NCAR / DART

Data Assimilation Research Testbed
https://dart.ucar.edu/
Apache License 2.0
184 stars 139 forks source link

bug: missing launch_cf.sh for CESM clean up #642

Open Nuo-Chen opened 4 months ago

Nuo-Chen commented 4 months ago

Describe the bug

Which model(s) are you working with?

I am running CAM-SE with DART with a modified version of assimilate.csh.template. In the final section, the final section where the script cleans up the large DART files, it calls compress.csh.

Error Message

When I tried to run compress.csh independently, compress.out prompts Can't find executable launch_cf.sh

I managed to get it to work with a launch_cf.sh I found somewhere else and by changing the line to mpiexec -n $task ./launch_cf.sh ./mycmdfile since mpiexec_mpt is not supported on Derecho

#!/bin/bash
#
# DART software - Copyright UCAR. This open source software is provided
# by UCAR, "as is", without charge, subject to all terms of use at
# http://www.image.ucar.edu/DAReS/DART/DART_download
#
# $Id$

# for command file jobs.
# Sidd Ghosh Feb 22, 2017
# Slurm added by Kevin Raeder July 6, 2019

# On casper's PBS the PMI_RANK variable is not defined,
# but  OMPI_COMM_WORLD_LOCAL_RANK is (different 
# from OMPI_COMM_WORLD_RANK, which is also defined)
# Also, PBS_O_WORKDIR is defined, so it goes into the wrong section.
# The system launch_cf.sh (cheyenne only) tests directly for -z {env_var_name}
# export 

# echo "launch_cf.sh; OMPI_COMM_WORLD_LOCAL_RANK = $OMPI_COMM_WORLD_LOCAL_RANK"
# cheyenne has this, but calling script needs MPI_SHEPHERD
# echo "              PMI_RANK = $PMI_RANK"
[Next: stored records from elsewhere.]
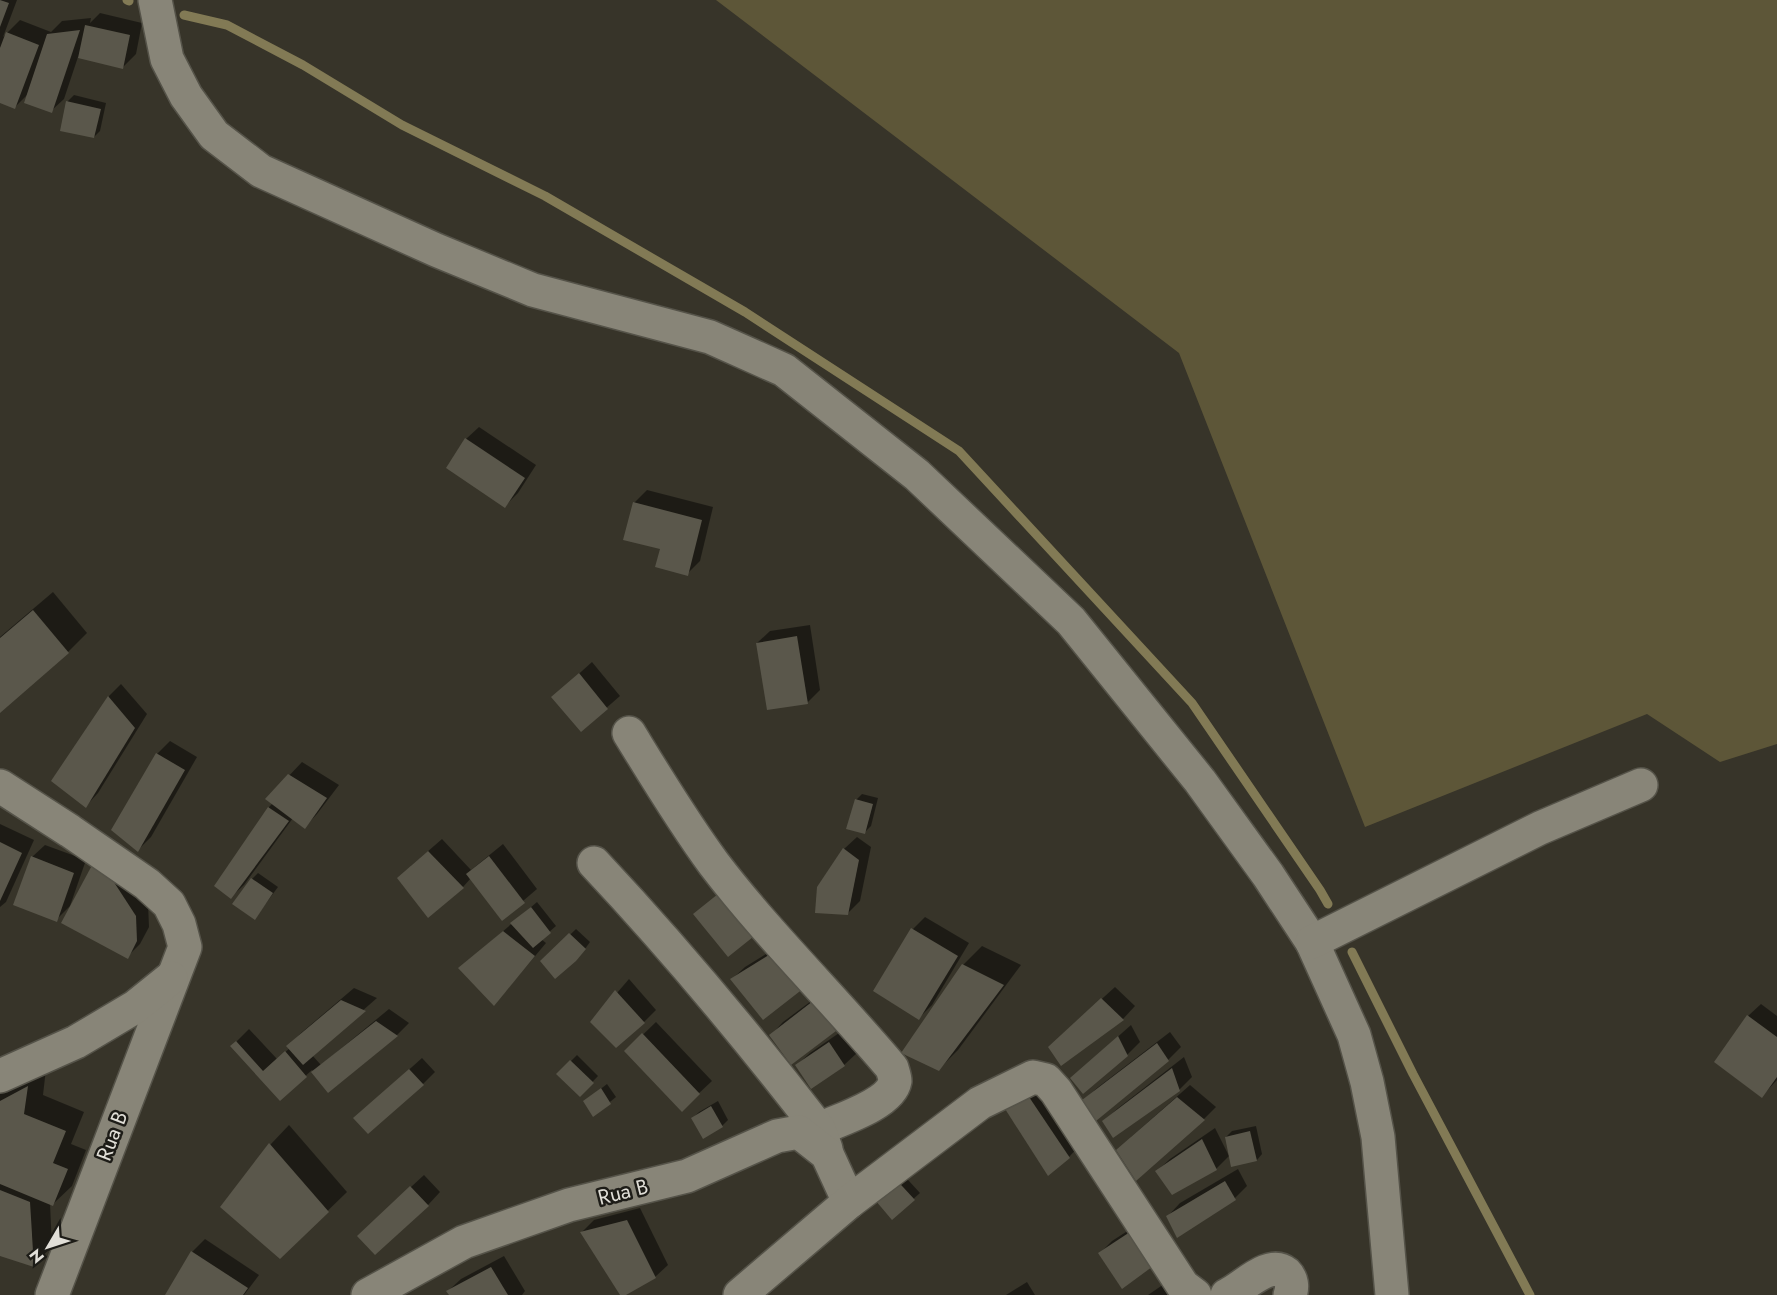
<svg xmlns="http://www.w3.org/2000/svg" width="1777" height="1295" viewBox="0 0 1777 1295" font-family="Jost,sans-serif">
<style>
.green{fill:#5d5638}
.shadow{fill:#0007}
.lines{fill:none;stroke-linecap:round;stroke-linejoin:round}
.stream{stroke:#827a55;stroke-width:9}
.building{fill:#5a574b}
.minor-casing{stroke:#555349;stroke-width:36}
.minor{stroke:#888578;stroke-width:33}
.labels{text-anchor:middle;stroke-width:5;stroke-linejoin:round;paint-order:stroke}
.street-label{font-size:21px;fill:#e1dfd8;stroke:#1d1c17}
</style>
<rect width="100%" height="100%" fill="#373429"/>
<!-- green -->
<path class="green" d="M 716,0 L 1777,0 L 1777,744 L 1720,762 L 1647,714 L 1365,827 L 1179,353 Z"/>
<!-- shadow -->
<g class="shadow">
<path d="M 0,0 L 17,0 L 3,37 L 20,20 L 51,32 L 62,21 L 91,18 L 90,23 L 100,13 L 142,23 L 136,54 L 123,67 L 78,57 L 64,99 L 51,111 L 29,93 L 15,107 L 0,102 L 0,52 L 3,45 L 0,48 Z"/>
<path d="M 74,95 L 106,103 L 100,131 L 94,137 L 61,129 L 68,101 Z"/>
<path d="M 479,427 L 536,465 L 518,493 L 505,506 L 466,439 Z"/>
<path d="M 647,490 L 713,507 L 700,561 L 687,574 L 662,548 L 634,503 Z"/>
<path d="M 53,592 L 87,633 L 68,652 L 0,710 L 0,637 Z"/>
<path d="M 810,625 L 820,690 L 808,702 L 757,643 L 770,631 Z"/>
<path d="M 592,662 L 620,696 L 581,730 L 553,697 Z"/>
<path d="M 121,684 L 147,714 L 98,793 L 86,806 L 53,781 L 109,696 Z"/>
<path d="M 170,741 L 197,757 L 151,837 L 138,850 L 157,754 Z"/>
<path d="M 302,762 L 339,785 L 317,814 L 305,827 L 293,818 L 244,885 L 231,897 L 269,807 L 273,803 L 267,799 Z"/>
<path d="M 862,794 L 878,798 L 871,826 L 865,832 L 856,800 Z"/>
<path d="M 0,824 L 34,840 L 6,902 L 0,907 Z"/>
<path d="M 857,837 L 871,847 L 860,901 L 847,914 L 844,849 Z"/>
<path d="M 442,839 L 471,870 L 503,844 L 537,889 L 502,919 L 471,878 L 463,887 L 411,866 Z"/>
<path d="M 45,845 L 86,860 L 70,906 L 56,920 L 32,857 Z"/>
<path d="M 98,857 L 148,903 L 149,927 L 140,944 L 127,957 Z"/>
<path d="M 258,873 L 278,887 L 255,918 L 252,879 Z"/>
<path d="M 537,902 L 556,926 L 541,939 L 546,943 L 506,991 L 460,968 Z"/>
<path d="M 925,917 L 969,943 L 932,1005 L 919,1018 L 913,929 Z"/>
<path d="M 576,929 L 590,942 L 582,953 L 542,962 Z"/>
<path d="M 793,937 L 816,975 L 732,979 L 745,967 Z"/>
<path d="M 982,946 L 1021,965 L 958,1050 L 939,1069 L 963,965 Z"/>
<path d="M 629,979 L 656,1010 L 644,1022 L 592,1022 Z"/>
<path d="M 1115,987 L 1135,1006 L 1123,1019 L 1061,1064 L 1062,1035 Z"/>
<path d="M 354,988 L 377,998 L 312,1055 L 321,1065 L 389,1009 L 409,1023 L 397,1035 L 328,1091 L 312,1070 L 280,1099 L 232,1046 L 249,1029 L 277,1059 L 290,1048 L 288,1046 L 301,1033 Z"/>
<path d="M 826,990 L 847,1017 L 835,1030 L 771,1035 L 783,1022 Z"/>
<path d="M 1761,1004 L 1777,1016 L 1777,1080 L 1762,1096 L 1748,1016 Z"/>
<path d="M 656,1022 L 712,1081 L 682,1109 L 626,1051 Z"/>
<path d="M 1131,1025 L 1140,1042 L 1127,1055 L 1085,1066 Z"/>
<path d="M 842,1031 L 857,1053 L 844,1065 L 797,1065 L 810,1053 Z"/>
<path d="M 1170,1032 L 1181,1047 L 1168,1060 L 1096,1118 L 1084,1100 L 1097,1088 Z"/>
<path d="M 577,1055 L 598,1076 L 580,1095 L 558,1074 Z"/>
<path d="M 1184,1057 L 1192,1077 L 1179,1090 L 1104,1121 L 1117,1109 Z"/>
<path d="M 422,1058 L 435,1072 L 423,1084 L 355,1118 Z"/>
<path d="M 46,1069 L 43,1095 L 84,1112 L 71,1144 L 86,1150 L 72,1186 L 53,1204 L 50,1203 L 52,1247 L 33,1265 L 0,1254 L 0,1094 Z"/>
<path d="M 1036,1077 L 1081,1144 L 1069,1157 L 1014,1089 Z"/>
<path d="M 607,1084 L 616,1097 L 594,1115 L 585,1101 Z"/>
<path d="M 1190,1085 L 1216,1107 L 1204,1119 L 1130,1138 Z"/>
<path d="M 718,1101 L 728,1120 L 722,1126 L 704,1136 L 693,1118 L 699,1112 Z"/>
<path d="M 289,1125 L 347,1192 L 280,1257 L 222,1207 L 271,1144 Z"/>
<path d="M 1256,1126 L 1262,1154 L 1257,1160 L 1226,1137 L 1232,1131 Z"/>
<path d="M 1215,1128 L 1229,1156 L 1216,1169 L 1157,1171 L 1170,1159 Z"/>
<path d="M 898,1169 L 920,1193 L 892,1218 Z"/>
<path d="M 1238,1169 L 1247,1186 L 1235,1198 L 1168,1216 L 1180,1203 Z"/>
<path d="M 424,1175 L 440,1192 L 428,1205 L 372,1223 Z"/>
<path d="M 640,1208 L 668,1265 L 655,1277 L 622,1295 L 582,1232 L 594,1220 Z"/>
<path d="M 1146,1219 L 1122,1287 L 1100,1253 L 1112,1241 Z"/>
<path d="M 205,1239 L 259,1275 L 244,1295 L 166,1295 L 192,1252 Z"/>
<path d="M 504,1256 L 525,1291 L 522,1295 L 451,1295 L 448,1291 L 461,1279 Z"/>
<path d="M 1183,1271 L 1203,1295 L 1148,1295 Z"/>
<path d="M 1027,1282 L 1035,1295 L 1006,1295 Z"/>
</g>
<g class="lines">
<!-- stream -->
<g class="stream">
<path d="M 127,0 L 129,1"/>
<path d="M 184,15 L 227,25 L 303,65 L 402,125 L 545,196 L 745,312 L 959,451 L 1192,703 L 1320,890 L 1328,904"/>
<path d="M 1352,952 L 1413,1074 L 1530,1295"/>
</g>
</g>
<!-- building -->
<g class="building">
<path d="M 0,0 L 9,3 L 0,27 Z"/>
<path d="M 85,25 L 130,35 L 123,69 L 78,58 Z"/>
<path d="M 80,30 L 52,113 L 24,103 L 47,34 Z"/>
<path d="M 6,32 L 39,45 L 15,109 L 0,103 L 0,48 Z"/>
<path d="M 66,101 L 101,109 L 94,138 L 60,131 Z"/>
<path d="M 465,438 L 525,478 L 505,508 L 446,468 Z"/>
<path d="M 633,502 L 702,520 L 688,576 L 655,567 L 660,549 L 623,540 Z"/>
<path d="M 33,610 L 69,653 L 0,713 L 0,638 Z"/>
<path d="M 797,636 L 808,704 L 767,710 L 756,643 Z"/>
<path d="M 579,673 L 608,709 L 581,732 L 551,697 Z"/>
<path d="M 108,696 L 135,728 L 86,808 L 51,781 Z"/>
<path d="M 156,753 L 185,770 L 138,852 L 111,830 Z"/>
<path d="M 288,774 L 327,798 L 305,829 L 265,799 Z"/>
<path d="M 855,799 L 873,804 L 865,834 L 846,829 Z"/>
<path d="M 268,807 L 289,821 L 231,899 L 214,886 Z"/>
<path d="M 0,842 L 22,853 L 0,901 Z"/>
<path d="M 843,848 L 859,860 L 848,915 L 815,913 L 817,887 Z"/>
<path d="M 428,851 L 464,888 L 428,918 L 397,878 Z"/>
<path d="M 31,856 L 74,873 L 57,922 L 13,905 Z"/>
<path d="M 97,856 L 136,916 L 137,941 L 128,959 L 61,923 Z"/>
<path d="M 489,856 L 525,903 L 502,921 L 466,874 Z"/>
<path d="M 251,878 L 273,893 L 255,920 L 232,904 Z"/>
<path d="M 718,894 L 753,937 L 728,957 L 693,914 Z"/>
<path d="M 531,907 L 551,933 L 533,948 L 510,923 Z"/>
<path d="M 911,928 L 958,956 L 919,1020 L 873,991 Z"/>
<path d="M 503,931 L 535,956 L 494,1006 L 458,968 Z"/>
<path d="M 569,933 L 586,949 L 576,961 L 555,979 L 540,961 Z"/>
<path d="M 780,948 L 804,988 L 763,1020 L 730,979 Z"/>
<path d="M 962,964 L 1004,985 L 939,1071 L 901,1053 Z"/>
<path d="M 615,990 L 645,1023 L 616,1048 L 590,1022 Z"/>
<path d="M 1101,998 L 1124,1020 L 1061,1066 L 1048,1047 Z"/>
<path d="M 341,1000 L 366,1011 L 303,1065 L 286,1046 Z"/>
<path d="M 813,1001 L 836,1031 L 791,1065 L 769,1035 Z"/>
<path d="M 1747,1015 L 1777,1037 L 1777,1077 L 1762,1098 L 1714,1062 Z"/>
<path d="M 376,1021 L 398,1036 L 328,1093 L 311,1072 Z"/>
<path d="M 642,1033 L 700,1094 L 682,1112 L 624,1051 Z"/>
<path d="M 1118,1036 L 1128,1056 L 1083,1094 L 1070,1078 Z"/>
<path d="M 236,1041 L 263,1071 L 285,1051 L 307,1077 L 280,1101 L 230,1046 Z"/>
<path d="M 829,1042 L 845,1066 L 811,1089 L 795,1065 Z"/>
<path d="M 1157,1043 L 1169,1061 L 1096,1121 L 1082,1100 Z"/>
<path d="M 570,1060 L 594,1083 L 580,1097 L 556,1074 Z"/>
<path d="M 1172,1068 L 1180,1091 L 1113,1138 L 1102,1121 Z"/>
<path d="M 409,1069 L 424,1085 L 368,1134 L 353,1118 Z"/>
<path d="M 28,1086 L 24,1114 L 66,1131 L 53,1163 L 68,1169 L 53,1206 L 0,1184 L 0,1101 Z"/>
<path d="M 601,1088 L 611,1104 L 593,1117 L 583,1101 Z"/>
<path d="M 1023,1088 L 1070,1158 L 1048,1176 L 1000,1101 Z"/>
<path d="M 1177,1097 L 1205,1120 L 1136,1181 L 1116,1150 Z"/>
<path d="M 711,1106 L 723,1127 L 703,1139 L 691,1118 Z"/>
<path d="M 1250,1131 L 1257,1161 L 1231,1167 L 1225,1137 Z"/>
<path d="M 1202,1139 L 1217,1170 L 1172,1195 L 1155,1171 Z"/>
<path d="M 269,1143 L 329,1212 L 280,1259 L 220,1207 Z"/>
<path d="M 891,1174 L 915,1200 L 892,1220 L 870,1194 Z"/>
<path d="M 1225,1181 L 1236,1200 L 1177,1238 L 1166,1216 Z"/>
<path d="M 410,1186 L 429,1206 L 375,1255 L 357,1236 Z"/>
<path d="M 0,1190 L 30,1202 L 34,1267 L 0,1256 Z"/>
<path d="M 627,1220 L 656,1278 L 626,1295 L 620,1295 L 580,1232 Z"/>
<path d="M 1133,1230 L 1156,1264 L 1122,1289 L 1098,1253 Z"/>
<path d="M 191,1251 L 248,1288 L 243,1295 L 165,1295 Z"/>
<path d="M 491,1267 L 508,1295 L 449,1295 L 446,1291 Z"/>
</g>
<g class="lines">
<!-- minor casing -->
<g class="minor-casing">
<g id="minor">
<path d="M 155,0 L 167,59 L 186,96 L 214,135 L 261,171 L 436,250 L 533,290 L 710,337 L 784,370 L 917,475 L 1071,621 L 1200,781 L 1268,875 L 1312,942 L 1354,1035 L 1367,1082 L 1378,1137 L 1392,1295"/>
<path d="M 629,733 C 656,777 683,822 714,864 C 768,935 834,999 892,1068 C 893,1072 895,1077 895,1081 C 891,1104 839,1120 819,1129"/>
<path d="M 0,786 L 70,831 L 147,884 L 169,904 L 179,924 L 185,947 L 52,1295"/>
<path d="M 594,863 C 674,948 748,1037 819,1129 L 826,1149"/>
<path d="M 1312,942 L 1540,828 L 1641,785"/>
<path d="M 0,1076 L 76,1042 L 135,1007 L 171,978"/>
<path d="M 368,1295 L 464,1242 L 569,1205 L 687,1176 L 777,1136 L 799,1132 L 827,1154 L 849,1202"/>
<path d="M 740,1295 L 849,1202 L 980,1103 L 1033,1077 L 1046,1080 L 1056,1091 L 1183,1286 L 1195,1295"/>
<path d="M 1227,1295 C 1243,1288 1269,1259 1286,1273 C 1292,1279 1293,1287 1290,1295"/>
</g>
</g>
<!-- minor -->
<use href="#minor" class="minor"/>
</g>
<g class="labels">
<!-- street labels -->
<g class="street-label">
<text transform="translate(112 1136) rotate(-69)" y="7">Rua B</text>
<text transform="translate(623 1192) rotate(-14)" y="7">Rua B</text>
</g>
</g>
<!-- north arrow -->
<g transform="translate(48 1247) rotate(231)" stroke="#1d1c17" stroke-width="4.5" paint-order="stroke">
<path d="M0-4.5L10 22L0 15L-10 22Z" fill="#e1dfd8"/>
<text y="-9" font-size="16" font-weight="bold" text-anchor="middle" fill="#e1dfd8">N</text>
</g>
</svg>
if [ ! -z "$PMI_RANK" ]; then
   line=$(expr $PMI_RANK + 1)
#    echo "launch_cf.sh using PMI_RANK with line = $line"
elif [ ! -z "$OMPI_COMM_WORLD_RANK" ]; then
   line=$(expr $OMPI_COMM_WORLD_RANK + 1)
#    echo "launch_cf.sh using OMPI_COMM_WORLD_RANK with line = $line"
else
   echo "Batch environment is unknown"
   exit 11
fi

INSTANCE=$(sed -n ${line}p $1)

# The following command showed that 563 tasks are launched within .3 seconds.
# echo "launching $INSTANCE at "; date --rfc-3339=ns

eval "$INSTANCE"

# <next few lines under version control, do not edit>
# $URL$
# $Id$
# $Revision$
# $Date$

Version of DART

v10.8.4

Have you modified the DART code?

No

Build information

  1. The machine you are running on Derecho
  2. The compiler you are using Intel
hkershaw-brown commented 4 months ago

Hi Nuo-Chen, thanks for reporting this. We'll get these Cheyenne specific scripts updated for Derecho.

Note there is a Derecho version of launch_cf provided by CISL: https://ncar-hpc-docs.readthedocs.io/en/latest/pbs/job-scripts/?h=launch_cf#pbs-job-arrays

Let us know if you hit any more problems.

Cheers, Helen

Edit: applies to latest version v11 also.